(Dataset entries)
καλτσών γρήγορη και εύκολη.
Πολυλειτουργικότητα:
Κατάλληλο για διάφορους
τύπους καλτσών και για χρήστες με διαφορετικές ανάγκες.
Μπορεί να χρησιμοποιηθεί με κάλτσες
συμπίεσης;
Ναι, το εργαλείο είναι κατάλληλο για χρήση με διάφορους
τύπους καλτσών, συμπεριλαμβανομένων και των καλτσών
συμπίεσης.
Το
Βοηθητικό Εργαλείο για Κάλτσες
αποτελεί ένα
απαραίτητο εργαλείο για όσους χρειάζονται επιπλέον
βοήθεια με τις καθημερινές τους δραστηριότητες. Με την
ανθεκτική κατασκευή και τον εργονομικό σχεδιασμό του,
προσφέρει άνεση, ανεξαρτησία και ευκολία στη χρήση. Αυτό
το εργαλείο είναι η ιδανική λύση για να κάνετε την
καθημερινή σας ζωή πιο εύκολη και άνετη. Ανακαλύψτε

Exercise requirements - Please write out the lines of the records again, swapping "ανθεκτική" for "στιβαρή" and keeping everything else the same.

Written reply -
καλτσών γρήγορη και εύκολη.
Πολυλειτουργικότητα:
Κατάλληλο για διάφορους
τύπους καλτσών και για χρήστες με διαφορετικές ανάγκες.
Μπορεί να χρησιμοποιηθεί με κάλτσες
συμπίεσης;
Ναι, το εργαλείο είναι κατάλληλο για χρήση με διάφορους
τύπους καλτσών, συμπεριλαμβανομένων και των καλτσών
συμπίεσης.
Το
Βοηθητικό Εργαλείο για Κάλτσες
αποτελεί ένα
απαραίτητο εργαλείο για όσους χρειάζονται επιπλέον
βοήθεια με τις καθημερινές τους δραστηριότητες. Με την
στιβαρή κατασκευή και τον εργονομικό σχεδιασμό του,
προσφέρει άνεση, ανεξαρτησία και ευκολία στη χρήση. Αυτό
το εργαλείο είναι η ιδανική λύση για να κάνετε την
καθημερινή σας ζωή πιο εύκολη και άνετη. Ανακαλύψτε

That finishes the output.